- [PROBLEM TO SOLVE] Search the listing below for the string "margin", then copy every line it appears in.
═══ GIVEN RECORDS
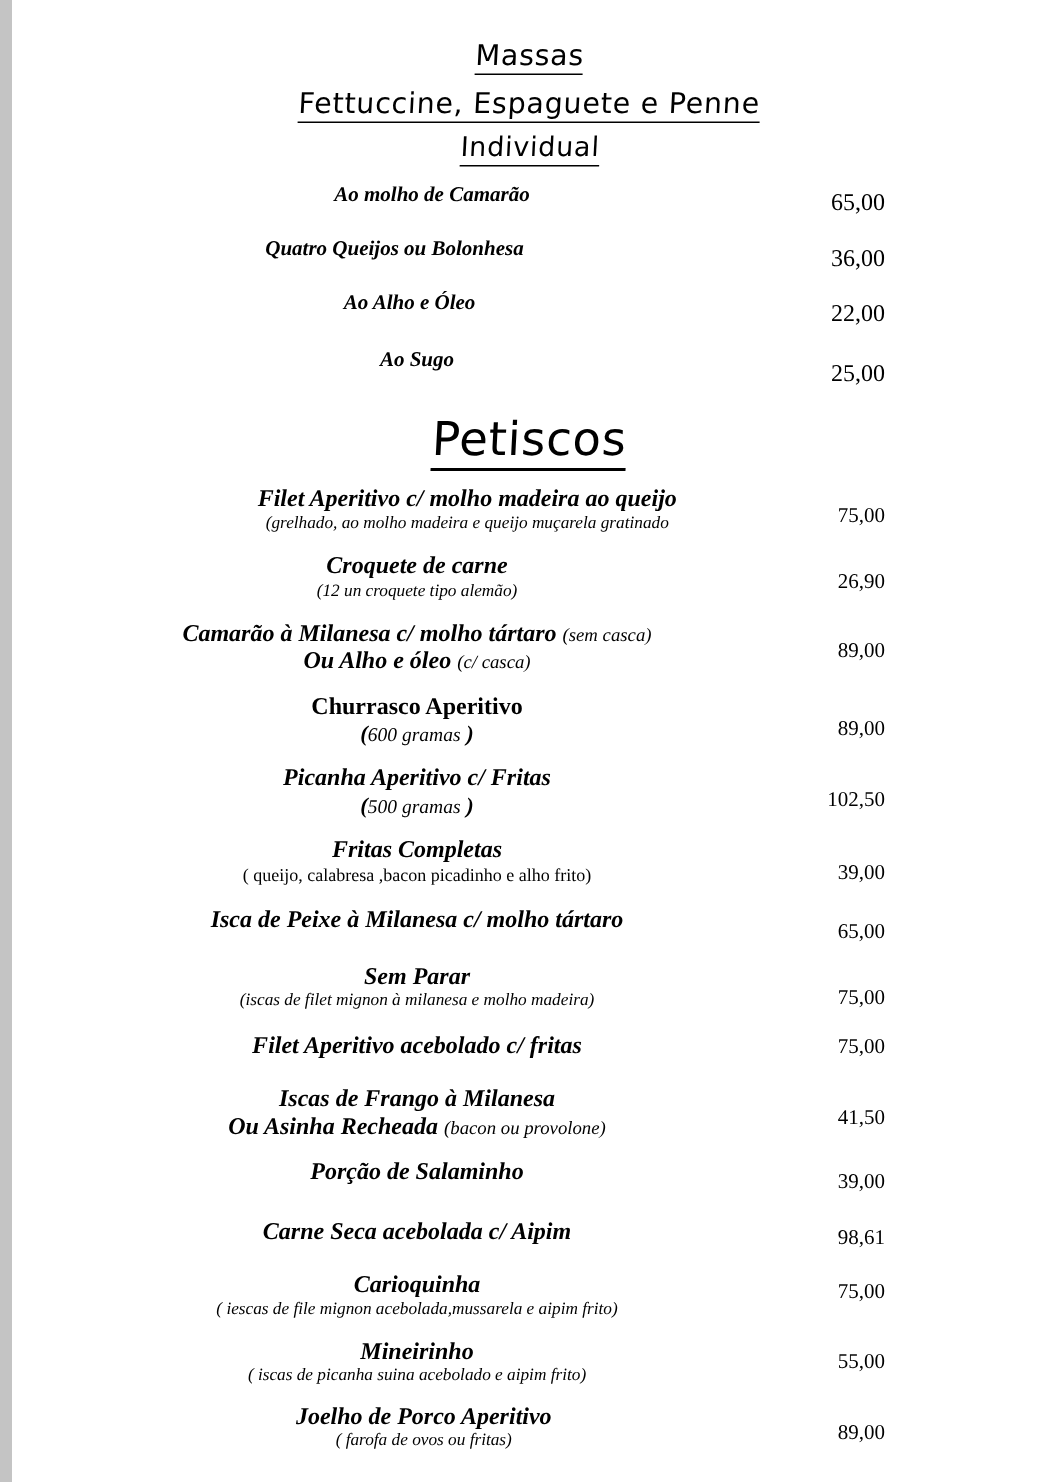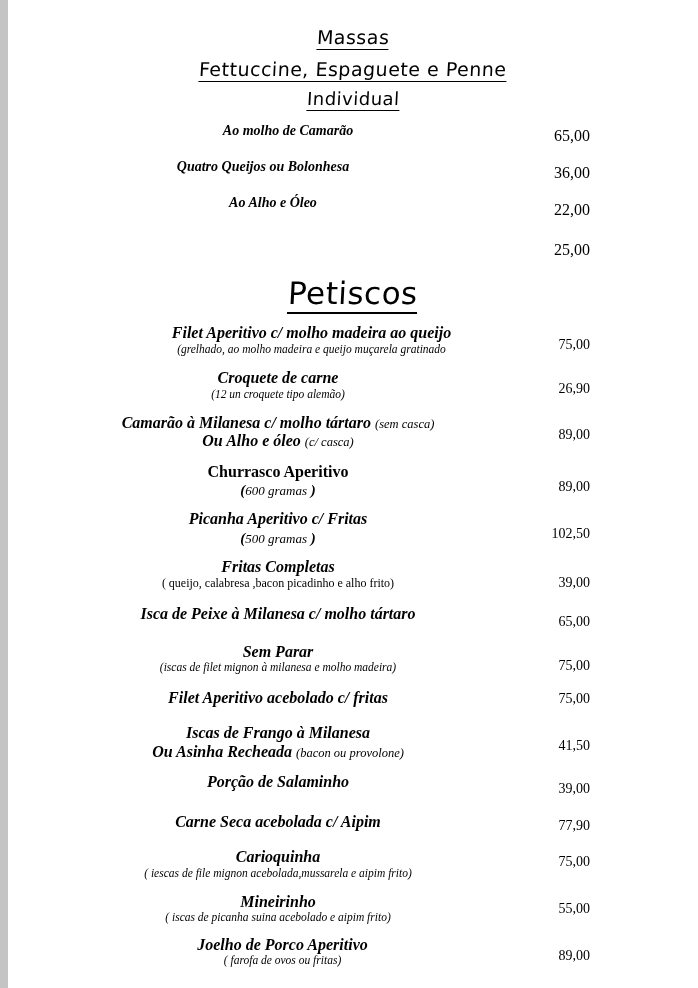--- a/index.html
+++ b/index.html
@@ -149,20 +149,23 @@
     </div>
 
     <div class="row pasta-row" style="margin-top:14px;">
       <div class="body c" style="padding-right:160px;">
         <div class="name">Ao Alho e Óleo</div>
       </div>
       <div class="price" style="top:6px;">22,00</div>
     </div>
 
     <div class="row pasta-row" style="margin-top:16px;">
+      <div class="body c" style="padding-right:150px;">
+        <div class="name">Ao Sugo</div>
+      </div>
       <div class="price" style="top:8px;">25,00</div>
     </div>
 
   </div>
 
   <div class="hand head-petiscos">
     <span>Petiscos</span>
   </div>
 
   <div>
@@ -262,21 +265,21 @@
       <div class="body c" style="padding-right:150px;">
         <div class="name">Porção de Salaminho</div>
       </div>
       <div class="price" style="top:8px;">39,00</div>
     </div>
 
     <div class="row" style="margin-top:18px;">
       <div class="body c" style="padding-right:150px;">
         <div class="name">Carne Seca acebolada c/ Aipim</div>
       </div>
-      <div class="price" style="top:5px;">77,90</div>
+      <div class="price" style="top:5px;">98,61</div>
     </div>
 
     <div class="row" style="margin-top:13px;">
       <div class="body c" style="padding-right:150px;">
         <div class="name">Carioquinha</div>
         <div class="desc">( iescas de file mignon acebolada,mussarela e aipim frito)</div>
       </div>
       <div class="price" style="top:6px;">75,00</div>
     </div>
══════
- [TASK ANSWER]
     <div class="row pasta-row" style="margin-top:14px;">
     <div class="row pasta-row" style="margin-top:16px;">
     <div class="row" style="margin-top:18px;">
     <div class="row" style="margin-top:13px;">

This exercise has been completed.